Now that we’ve covered how to save money for long term travel, we should probably give you some tips on how to make your money last longer while traveling. Nobody wants to have to think of money constantly when they’re traveling, but if you want to make sure that you keep globetrotting for as long as possible, you’re going to need to keep a budget in mind and know what you can or can’t spend your money on.

It’s a fine science, sticking to a travel budget, but the more you get used to it the more it becomes natural to you. The things that you would normally splurge on become things you wouldn’t even dream of doing, and your brain just switches into a budget frame of mind when you don’t necessarily have a pay check coming in each month.

What one person would spend on something might not be what the other person chooses, so in that respect your travel budget will be very personal to you. In spite of that, here are a few tips to help you on your way to spreading your money out so it lasts you longer on the road.


Cheap Accommodation



As many of our regular readers will know, we spend the vast majority of our travels taking part in housesitting. Along with so many other benefits to housesitting, one major pro is that it saves us an absolute tonne of money and reduces our travel budget immensely. Traveling without money is actually possible when you house sit.  If you’re not spending any money whatsoever on accommodation, then you have more money to spend elsewhere and it takes so much pressure off of our long term plans. We never would have been able to travel for as long, and to half the places, if it weren’t for our housesitting assignments.

Aside from cheap hostel accommodation that you might consider, we would recommend taking a look into something like AirB&B. Short term sublets like you find on websites like that are perfect for travelers looking to stay in one place, either just for a few days or even months at a time, on a budget. If you’re traveling as a couple or with someone else, it can be even more cost-effective because you can split the pricing, making it exceptionally cheap and in some cases even cheaper than budget accommodation in the area. Affordable accommodation and your own space? Yes please!




Food expenses

If you have access to a kitchen, your food budget is going to go right down when you’re traveling. In countries dotted around Asia or Central/South America where the cost of food is very low this is even more of a bonus, and you can cook very cheap meals that are tasty and to your own liking. Food markets are a budget travelers best friend, and the benefit of these are the local and fresh produce that you can find at many of them.

If you don’t have your own kitchen, then food bills are admittedly going to be higher. However, always make sure you make the most of the closest local available to you. Whether it be the receptionist in your hotel or local tour guide, these people are going to know exactly where the cheap eats in your destination are and be able to guide you to them. Recommendations from locals are invaluable, so don’t underestimate them or let them go unused.  Also once you get over your fear of eating street food then you will save a bundle.  And a lot of it is great tasting!
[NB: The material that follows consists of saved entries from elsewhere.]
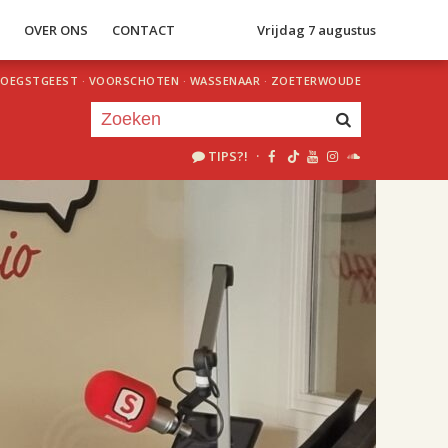
S
OVER ONS
CONTACT
Vrijdag 7 augustus
OEGSTGEEST
·
VOORSCHOTEN
·
WASSENAAR
·
ZOETERWOUDE
TIPS?!
·
Je luistert nu naar
uur 1 van 2
«
Vorig uur
Volgend uur
»
18.00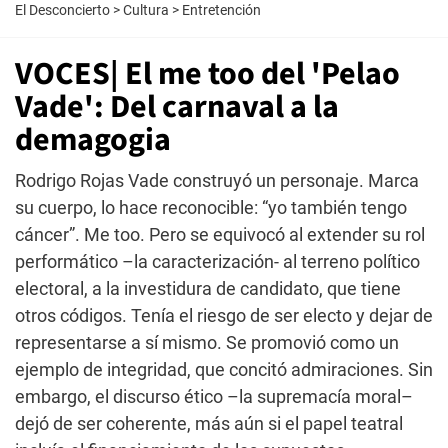
El Desconcierto
>
Cultura
>
Entretención
VOCES| El me too del 'Pelao
Vade': Del carnaval a la
demagogia
Rodrigo Rojas Vade construyó un personaje. Marca
su cuerpo, lo hace reconocible: “yo también tengo
cáncer”. Me too. Pero se equivocó al extender su rol
performático –la caracterización- al terreno político
electoral, a la investidura de candidato, que tiene
otros códigos. Tenía el riesgo de ser electo y dejar de
representarse a sí mismo. Se promovió como un
ejemplo de integridad, que concitó admiraciones. Sin
embargo, el discurso ético –la supremacía moral–
dejó de ser coherente, más aún si el papel teatral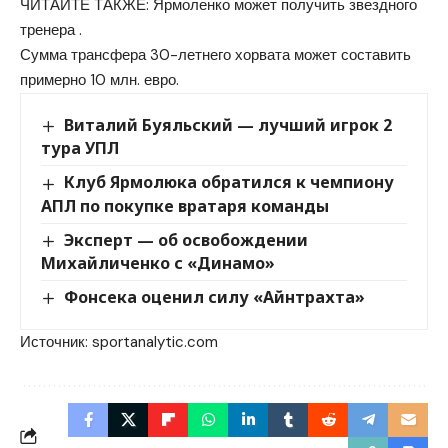
ЧИТАЙТЕ ТАКЖЕ: Ярмоленко может получить звездного
тренера .
Сумма трансфера 30-летнего хорвата может составить
примерно 10 млн. евро.
Виталий Буяльский — лучший игрок 2
тура УПЛ
Клуб Ярмолюка обратился к чемпиону
АПЛ по покупке вратаря команды
Эксперт — об освобождении
Михайличенко с «Динамо»
Фонсека оценил силу «Айнтрахта»
Источник:
sportanalytic.com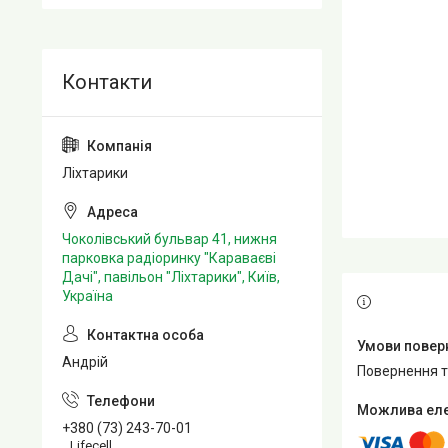
Ліхтарики
Чоколівський бульвар 41, нижня
парковка радіоринку "Караваєві
Дачі", павільон "Ліхтарики", Київ,
Україна
Андрій
повернення 
+380 (73) 243-70-01
Lifecell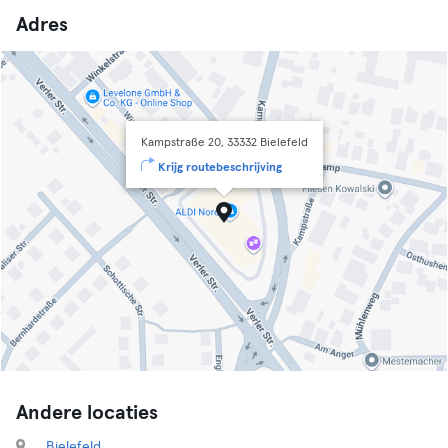
Adres
Kampstraße 20, 33332 Bielefeld
Krijg routebeschrijving
Andere locaties
Bielefeld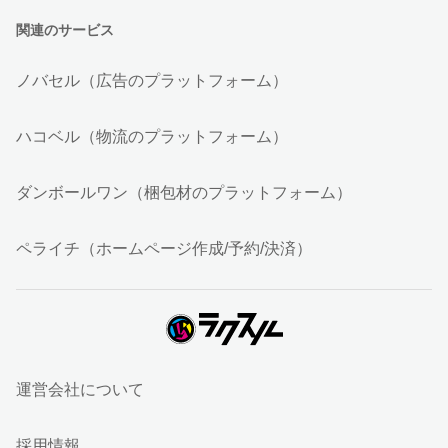
関連のサービス
ノバセル（広告のプラットフォーム）
ハコベル（物流のプラットフォーム）
ダンボールワン（梱包材のプラットフォーム）
ペライチ（ホームページ作成/予約/決済）
運営会社について
採用情報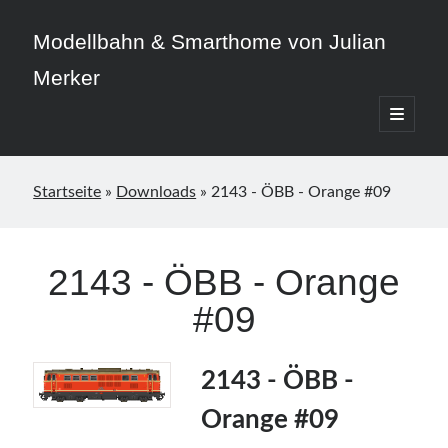
Modellbahn & Smarthome von Julian
Merker
open
primary
Sidebar
menu
Startseite
»
Downloads
»
2143 - ÖBB - Orange #09
Beitragskategorien
2143 - ÖBB - Orange
3D-Druck
#09
Allgemein
Home Assistant
Modellbahn
2143 - ÖBB -
Smarthome
Orange #09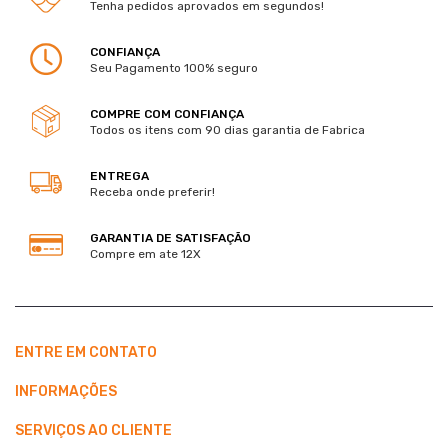
Tenha pedidos aprovados em segundos!
CONFIANÇA
Seu Pagamento 100% seguro
COMPRE COM CONFIANÇA
Todos os itens com 90 dias garantia de Fabrica
ENTREGA
Receba onde preferir!
GARANTIA DE SATISFAÇÃO
Compre em ate 12X
ENTRE EM CONTATO
INFORMAÇÕES
SERVIÇOS AO CLIENTE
Aside from the locals, if you have a smart phone make sure you search for local travel apps that tell you the best places in your surroundings to eat at. Many of these come with pricing guides, so you can look for the spots with the lower number of dollar signs and head straight for them.

No kitchen and not enough money to eat out? If you’re in a hot country then take advantage of any green space around you and make yourself a picnic! You might be in the busiest of concrete jungles, but after all’s said and done, New York City still has Central Park, doesn’t it? Head to your local market to stock up on tasty treats and go lounge in the sun.





Forking out for activities and excursions is something that will inevitably cost you money. It’s one of those love/hate relationships travelers have – you don’t want to miss out on these things if you’re just a visitor and may never see them again, but sometimes entrance fees can be a huge expense, and pain in the butt.

Always go to the website for whatever activity you’re looking at doing and see if they have any set days when visiting is free. For example, the Louvre in Paris is free on the first Sunday of every month. Whilst you might not have planned to be there then, with a little bit of organization ahead of time you could figure out your travel to makes sure these things don’t cost you a penny.  Other websites might also offer discounts.  90% of the time you can find an offer online that will be cheaper than buying at the door.

The more popular tourist spots are of course more popular for a reason, but sometimes finding cheaper alternatives can lead to a more authentic experience and almost undoubtedly a cheaper one. The biggest art galleries in a city sometimes display the best pieces, but often you’ll find some fantastic exhibitions in smaller galleries which will cost you nothing. Do your research, and you could see a hidden side to the city without being surrounded by tourists.




The biggest point to remember here is that there are going to be occasions when you have to spend more money. The trick with these though is to figure it out ahead of time and balance out your budget elsewhere to make up for it. If you’re going to be shelling out a fortune visiting Paris for example (which really can be very expensive), then make sure the rest of your week or fortnight is a cheaper one with free accommodation or cheap food from markets in order for your money to even out down the line.

Most of all – enjoy it. Don’t let money be the thing you’re constantly stressing about because you should be focused on having the time of your life and not constantly checking your bank balance. To really do it does take a certain amount of organization, but as long as you have that then you’ll be trekking the globe for a very long time.